As someone who teaches (and writes about) mindfulness and meditation, I spend a lot of time addressing misconceptions.
There are many out there, and they are repeated often. Even more disheartening is that a lot of “teachers” and resources spread them, which makes it critical for people coming to mindfulness and meditation to find proper instruction.
Some of the more prevalent misconceptions are:
- Meditating is about stopping thoughts or clearing your mind.
- Meditating is about forcing yourself to think certain thoughts (or, block certain thoughts).
- Meditating will make you “detached” and non-caring/non-feeling.
- Meditating can cause more thoughts, and make depression and anxiety (and other conditions) worse.

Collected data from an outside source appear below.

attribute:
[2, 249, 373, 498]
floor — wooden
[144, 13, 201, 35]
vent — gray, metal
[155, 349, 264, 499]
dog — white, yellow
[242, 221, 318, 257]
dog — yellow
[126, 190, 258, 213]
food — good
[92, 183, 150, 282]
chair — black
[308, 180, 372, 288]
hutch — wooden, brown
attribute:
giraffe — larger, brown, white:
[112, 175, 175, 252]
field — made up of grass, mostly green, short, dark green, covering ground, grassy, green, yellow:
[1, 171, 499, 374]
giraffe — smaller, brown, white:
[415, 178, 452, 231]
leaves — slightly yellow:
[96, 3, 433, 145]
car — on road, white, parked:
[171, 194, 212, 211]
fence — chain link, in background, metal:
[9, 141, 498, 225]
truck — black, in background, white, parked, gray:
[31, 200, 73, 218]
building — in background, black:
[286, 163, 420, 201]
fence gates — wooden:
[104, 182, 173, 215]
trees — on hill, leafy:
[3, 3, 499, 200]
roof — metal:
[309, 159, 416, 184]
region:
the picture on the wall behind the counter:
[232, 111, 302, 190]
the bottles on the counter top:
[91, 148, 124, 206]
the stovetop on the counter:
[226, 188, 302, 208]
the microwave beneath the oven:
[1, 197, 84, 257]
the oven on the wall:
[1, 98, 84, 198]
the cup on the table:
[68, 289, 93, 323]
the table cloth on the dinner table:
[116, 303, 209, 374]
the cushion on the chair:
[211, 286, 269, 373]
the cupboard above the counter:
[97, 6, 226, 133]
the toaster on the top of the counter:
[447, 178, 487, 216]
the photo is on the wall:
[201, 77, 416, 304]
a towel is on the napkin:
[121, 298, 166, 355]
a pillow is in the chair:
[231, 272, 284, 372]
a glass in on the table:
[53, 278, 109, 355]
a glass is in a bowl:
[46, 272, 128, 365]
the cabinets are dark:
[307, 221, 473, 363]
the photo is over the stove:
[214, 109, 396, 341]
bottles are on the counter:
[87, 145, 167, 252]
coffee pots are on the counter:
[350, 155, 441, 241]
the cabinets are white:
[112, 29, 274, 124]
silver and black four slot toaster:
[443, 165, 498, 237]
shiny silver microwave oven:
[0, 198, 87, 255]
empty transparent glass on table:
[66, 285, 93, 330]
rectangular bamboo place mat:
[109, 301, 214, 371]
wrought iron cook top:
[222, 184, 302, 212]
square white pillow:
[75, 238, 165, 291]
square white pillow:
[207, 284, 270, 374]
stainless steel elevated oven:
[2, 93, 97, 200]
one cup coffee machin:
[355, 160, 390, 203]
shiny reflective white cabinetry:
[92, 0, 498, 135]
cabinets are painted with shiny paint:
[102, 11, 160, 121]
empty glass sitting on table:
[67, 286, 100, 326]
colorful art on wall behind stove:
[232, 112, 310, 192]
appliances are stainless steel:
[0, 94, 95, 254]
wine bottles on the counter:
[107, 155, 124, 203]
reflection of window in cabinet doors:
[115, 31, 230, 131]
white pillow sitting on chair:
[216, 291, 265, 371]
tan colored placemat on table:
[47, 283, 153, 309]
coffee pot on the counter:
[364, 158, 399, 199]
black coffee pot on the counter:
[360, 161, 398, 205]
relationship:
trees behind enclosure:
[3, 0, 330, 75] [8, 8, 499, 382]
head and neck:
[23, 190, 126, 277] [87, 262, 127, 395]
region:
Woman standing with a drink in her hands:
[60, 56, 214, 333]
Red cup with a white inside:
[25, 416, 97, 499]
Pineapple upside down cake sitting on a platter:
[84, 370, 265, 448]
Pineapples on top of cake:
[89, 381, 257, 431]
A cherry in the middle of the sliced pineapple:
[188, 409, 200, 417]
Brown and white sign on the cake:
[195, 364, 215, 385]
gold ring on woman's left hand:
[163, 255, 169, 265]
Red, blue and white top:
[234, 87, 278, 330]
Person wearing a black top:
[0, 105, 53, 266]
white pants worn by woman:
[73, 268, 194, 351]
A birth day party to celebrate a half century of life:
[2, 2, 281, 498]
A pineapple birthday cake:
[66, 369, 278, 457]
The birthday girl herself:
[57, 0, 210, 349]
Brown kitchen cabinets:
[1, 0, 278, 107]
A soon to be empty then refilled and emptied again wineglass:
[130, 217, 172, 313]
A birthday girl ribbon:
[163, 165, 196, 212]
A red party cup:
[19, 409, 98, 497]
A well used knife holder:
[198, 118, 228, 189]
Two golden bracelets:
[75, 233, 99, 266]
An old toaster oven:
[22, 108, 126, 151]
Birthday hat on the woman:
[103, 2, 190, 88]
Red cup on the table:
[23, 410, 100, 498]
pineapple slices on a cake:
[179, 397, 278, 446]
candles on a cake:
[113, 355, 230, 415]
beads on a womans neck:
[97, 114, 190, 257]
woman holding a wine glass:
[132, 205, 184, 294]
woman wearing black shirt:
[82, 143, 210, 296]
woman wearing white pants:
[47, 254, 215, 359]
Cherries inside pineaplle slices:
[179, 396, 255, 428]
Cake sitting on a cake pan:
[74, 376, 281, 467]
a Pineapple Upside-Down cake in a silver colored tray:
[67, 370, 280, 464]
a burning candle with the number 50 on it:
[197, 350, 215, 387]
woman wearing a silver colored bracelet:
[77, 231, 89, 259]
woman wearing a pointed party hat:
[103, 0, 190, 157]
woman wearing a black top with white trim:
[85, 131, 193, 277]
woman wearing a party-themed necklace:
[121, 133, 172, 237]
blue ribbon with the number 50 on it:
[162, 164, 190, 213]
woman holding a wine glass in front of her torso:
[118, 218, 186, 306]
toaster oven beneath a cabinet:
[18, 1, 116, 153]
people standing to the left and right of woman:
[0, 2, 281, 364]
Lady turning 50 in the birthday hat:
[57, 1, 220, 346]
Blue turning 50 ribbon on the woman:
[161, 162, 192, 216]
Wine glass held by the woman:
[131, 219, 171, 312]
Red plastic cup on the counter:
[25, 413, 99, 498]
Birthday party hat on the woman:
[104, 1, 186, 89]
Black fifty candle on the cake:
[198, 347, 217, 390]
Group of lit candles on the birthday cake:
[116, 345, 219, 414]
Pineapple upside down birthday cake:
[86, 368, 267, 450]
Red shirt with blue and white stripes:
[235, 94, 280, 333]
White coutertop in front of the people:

All of these are false, and I’ve addressed them in past articles.
Recently, the misconception I’ve seen most is “meditating causes (or instructs) you to suppress thoughts and emotions.” I’ve witnessed heated debates on this topic, and read a lot of erroneous information.
This misconception stems from a fundamental misunderstanding of meditation. When you meditate, you cultivate awareness of everything that appears in consciousness: thoughts, emotions, urges, sensations, etc. You develop the skill of noticing it all without getting caught up in it (withoutindulging it).
On the other hand, suppress is defined as “forcibly put an end to; prevent.” Meditation is the opposite of that definition — when you meditate, you aren’t trying to forcibly end or prevent anything. To the contrary, you accept it all non-judgmentally.
Put another way, meditation is embracing whatever is happening in the present moment. The distinction is that meditating isn’t wallowing in thoughts and emotions. Nor is it dwelling on or analyzing them.